Sam Spade - Portrayals

Portrayals

Spade was a new character created specifically by Hammett for The Maltese Falcon; he had not appeared in any of Hammett's previous stories. Hammett says about him:

Spade has no original. He is a dream man in the sense that he is what most of the private detectives I worked with would like to have been and in their cockier moments thought they approached. For your private detective does not — or did not ten years ago when he was my colleague — want to be an erudite solver of riddles in the Sherlock Holmes manner; he wants to be a hard and shifty fellow, able to take care of himself in any situation, able to get the best of anybody he comes in contact with, whether criminal, innocent by-stander or client.

From the 1940s onward, the character became closely associated with actor Humphrey Bogart, who played Spade in the third and best-known film version of The Maltese Falcon. Though Bogart's slight frame, dark features and no-nonsense depiction contrasted with Hammett's vision of Spade (blond, well-built & mischievous), his portrayal was well-received, and is generally regarded as an influence on both film noir & the genre's archetypal private detective.

Spade was played by Ricardo Cortez in the first film version in 1931. Despite being a critical and commercial success, an attempt to re-release the film in 1936 was denied approval by the Production Code Office due to the film's "lewd" content. Since Warner Bros. could not re-release the film, a second version was made. For the 1936 comedy Satan Met a Lady, the central character was renamed Ted Shane and was played by Warren William. The film was a notable box office bomb.

On the radio, Spade was played by Bogart in a 1943 Screen Guild Theater production and a 1946 Academy Award Theater production. He was also played by Edward G. Robinson in a 1943 Lux Radio Theatre production. A 1946-1951 radio show called The Adventures of Sam Spade (on ABC, CBS, and NBC) starred Howard Duff (and later Steve Dunne) as "Sam Spade" and Lurene Tuttle as Spade's devoted secretary "Effie Perrine", and took a considerably more tongue-in-cheek approach to the character.

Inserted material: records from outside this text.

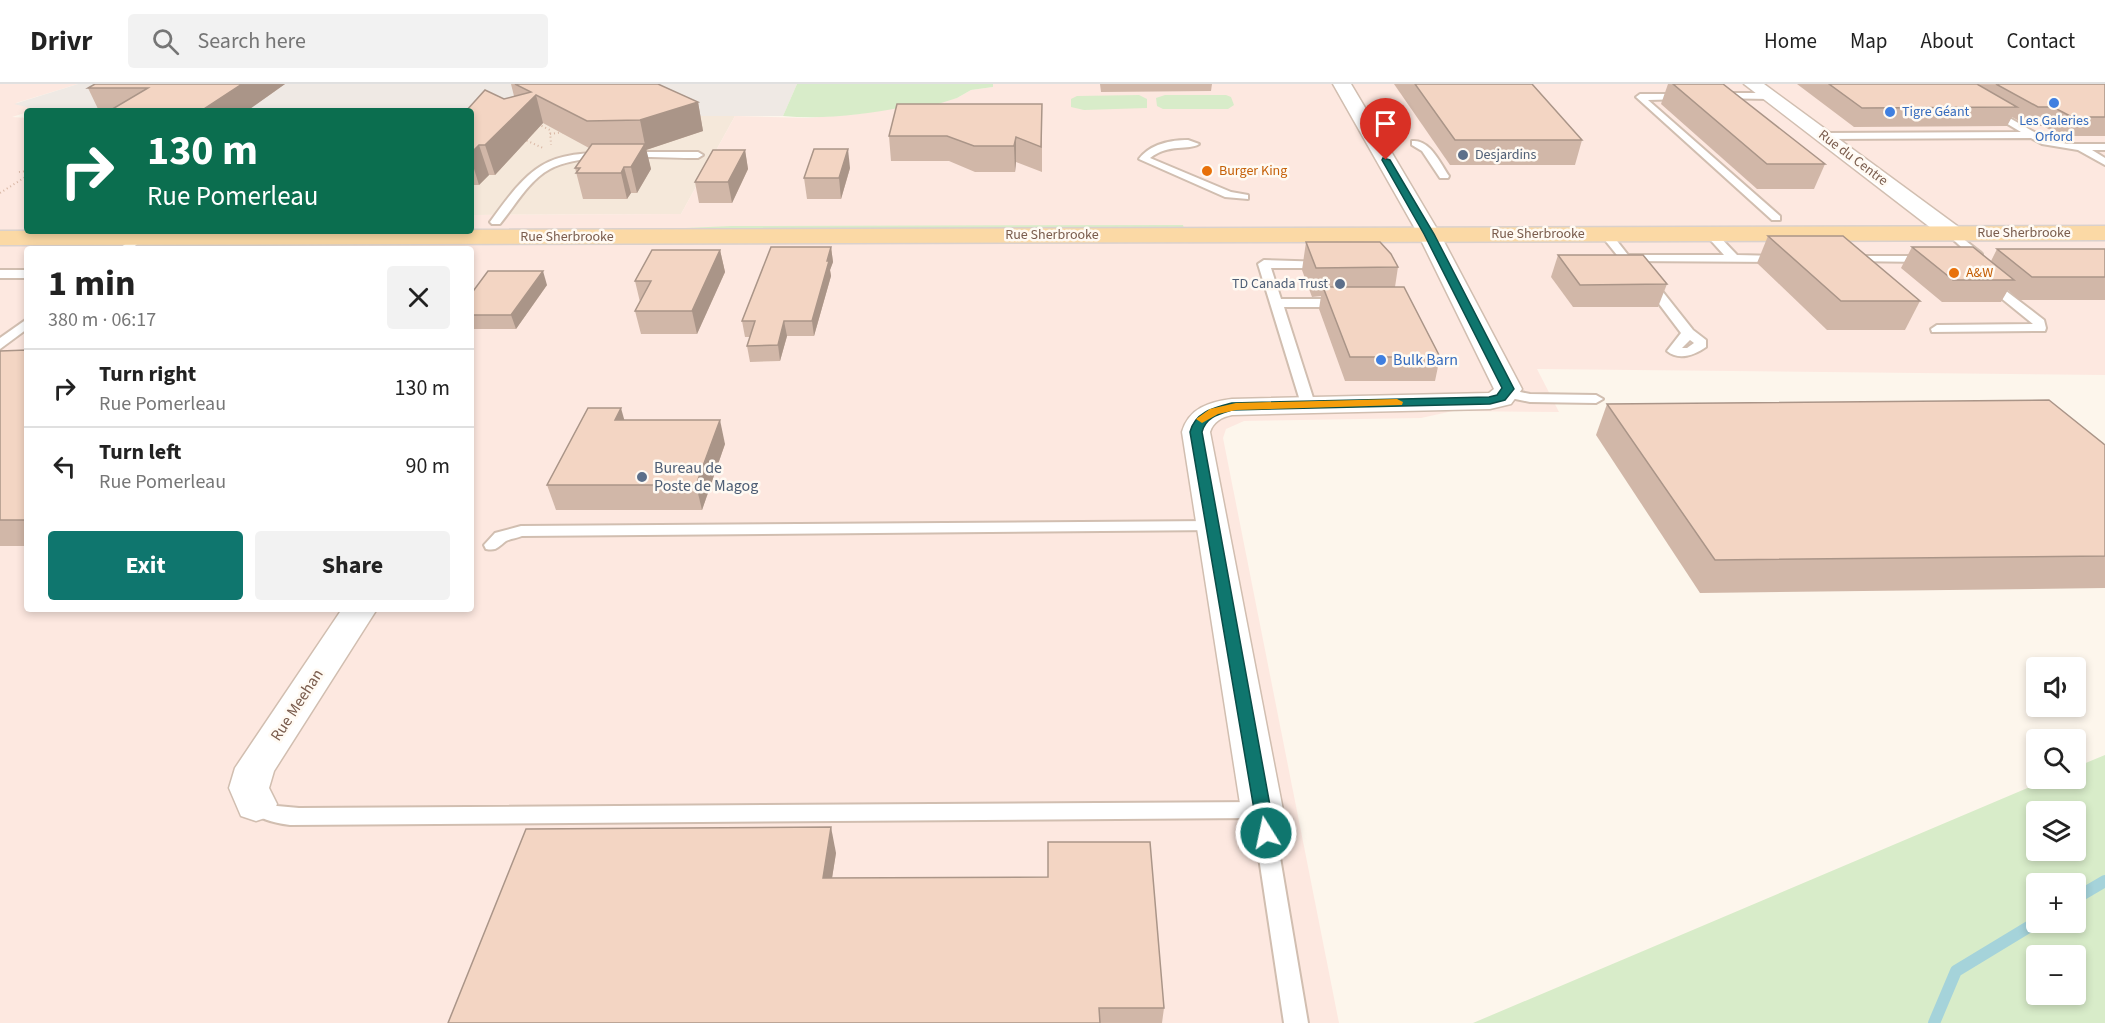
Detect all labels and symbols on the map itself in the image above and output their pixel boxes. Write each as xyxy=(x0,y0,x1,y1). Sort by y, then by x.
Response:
marker: Les Galeries Orford xyxy=(2047,96,2061,110)
pin xyxy=(1360,98,1411,160)
place label: Tigre Géant xyxy=(1902,102,1970,122)
marker: Tigre Géant xyxy=(1883,105,1897,119)
place label: Les Galeries Orford xyxy=(2019,111,2089,147)
street label: Rue du Centre xyxy=(1814,125,1892,191)
place label: Desjardins xyxy=(1475,145,1537,165)
marker: Desjardins xyxy=(1456,148,1470,162)
place label: Burger King xyxy=(1219,161,1287,181)
marker: Burger King xyxy=(1200,164,1214,178)
street label: Rue Sherbrooke xyxy=(1977,223,2071,243)
street label: Rue Sherbrooke xyxy=(1491,224,1585,244)
street label: Rue Sherbrooke xyxy=(1005,225,1099,245)
street label: Rue Sherbrooke xyxy=(520,227,614,247)
place label: A&W xyxy=(1966,263,1993,283)
marker: A&W xyxy=(1947,266,1961,280)
place label: TD Canada Trust xyxy=(1232,274,1328,294)
marker: TD Canada Trust xyxy=(1333,277,1347,291)
place label: Bulk Barn xyxy=(1393,349,1458,371)
marker: Bulk Barn xyxy=(1374,353,1388,367)
place label: Bureau de Poste de Magog xyxy=(654,457,758,497)
marker: Bureau de Poste de Magog xyxy=(635,470,649,484)
street label: Rue Meehan xyxy=(265,665,329,745)
position arrow xyxy=(1234,801,1298,865)

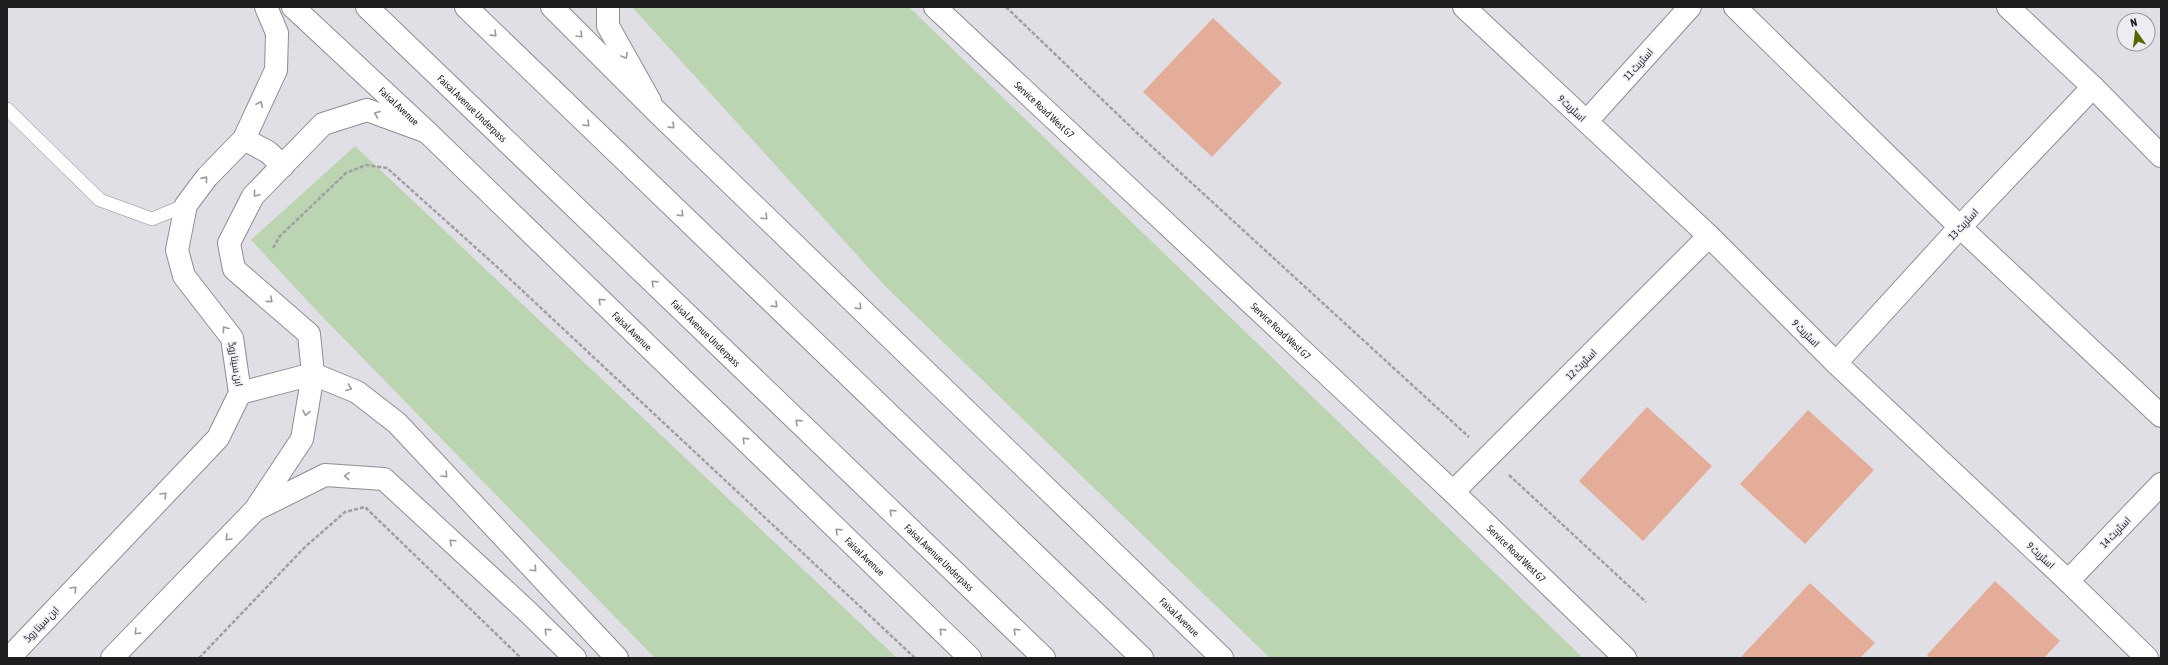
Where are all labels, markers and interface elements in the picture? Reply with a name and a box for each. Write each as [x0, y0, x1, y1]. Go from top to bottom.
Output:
north arrow [2116, 12, 2156, 52]
text: N [2129, 16, 2138, 29]
one-way arrow [489, 29, 497, 37]
one-way arrow [575, 30, 583, 38]
street label: اسٹریٹ 11 [1621, 46, 1655, 82]
one-way arrow [620, 52, 627, 59]
street label: Faisal Avenue Underpass [435, 73, 509, 145]
street label: Service Road West G7 [1012, 79, 1076, 141]
street label: Faisal Avenue [376, 85, 421, 128]
street label: اسٹریٹ 9 [1556, 93, 1588, 124]
one-way arrow [255, 101, 263, 108]
one-way arrow [374, 110, 381, 118]
one-way arrow [582, 119, 590, 127]
one-way arrow [667, 122, 675, 129]
one-way arrow [201, 177, 208, 184]
one-way arrow [253, 190, 260, 197]
street label: اسٹریٹ 13 [1946, 207, 1981, 242]
one-way arrow [676, 210, 684, 217]
one-way arrow [760, 212, 768, 220]
one-way arrow [651, 280, 659, 288]
one-way arrow [265, 296, 273, 303]
street label: Faisal Avenue Underpass [669, 297, 743, 369]
one-way arrow [598, 298, 606, 306]
one-way arrow [770, 300, 778, 307]
street label: Service Road West G7 [1249, 301, 1313, 362]
one-way arrow [854, 302, 862, 310]
street label: Faisal Avenue [610, 310, 654, 353]
street label: اسٹریٹ 9 [1790, 318, 1821, 349]
one-way arrow [223, 327, 230, 334]
street label: ابن سینا روڈ [225, 341, 245, 387]
street label: اسٹریٹ 12 [1564, 347, 1599, 382]
one-way arrow [345, 384, 352, 392]
one-way arrow [302, 409, 311, 416]
one-way arrow [795, 419, 803, 427]
one-way arrow [742, 437, 750, 445]
one-way arrow [440, 470, 448, 478]
one-way arrow [344, 472, 350, 481]
one-way arrow [159, 493, 166, 500]
one-way arrow [889, 509, 897, 517]
street label: اسٹریٹ 14 [2098, 515, 2133, 550]
street label: Faisal Avenue Underpass [902, 522, 976, 594]
street label: Service Road West G7 [1485, 523, 1548, 585]
one-way arrow [835, 528, 843, 536]
one-way arrow [225, 533, 232, 541]
street label: Faisal Avenue [843, 535, 887, 579]
one-way arrow [449, 539, 457, 547]
street label: اسٹریٹ 9 [2025, 540, 2057, 571]
one-way arrow [529, 565, 536, 572]
one-way arrow [69, 586, 77, 594]
street label: Faisal Avenue [1157, 596, 1201, 639]
street label: ابن سینا روڈ [22, 604, 62, 645]
one-way arrow [134, 627, 142, 635]
one-way arrow [544, 628, 552, 636]
one-way arrow [939, 628, 947, 636]
one-way arrow [1013, 628, 1021, 636]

George Segal played Sam Spade, Jr., son of the original, in the 1975 film spoof, The Black Bird. The Black Bird was panned by both critics and audiences alike. Peter Falk delivered a more successful spoof the following year as "Sam Diamond" in Neil Simon's Murder by Death."

In 2009, with the approval of the estate of Dashiell Hammett, the veteran detective-story writer Joe Gores published Spade & Archer: The Prequel to Dashiell Hammett's THE MALTESE FALCON with Alfred A. Knopf, the original publisher of Hammett's The Maltese Falcon.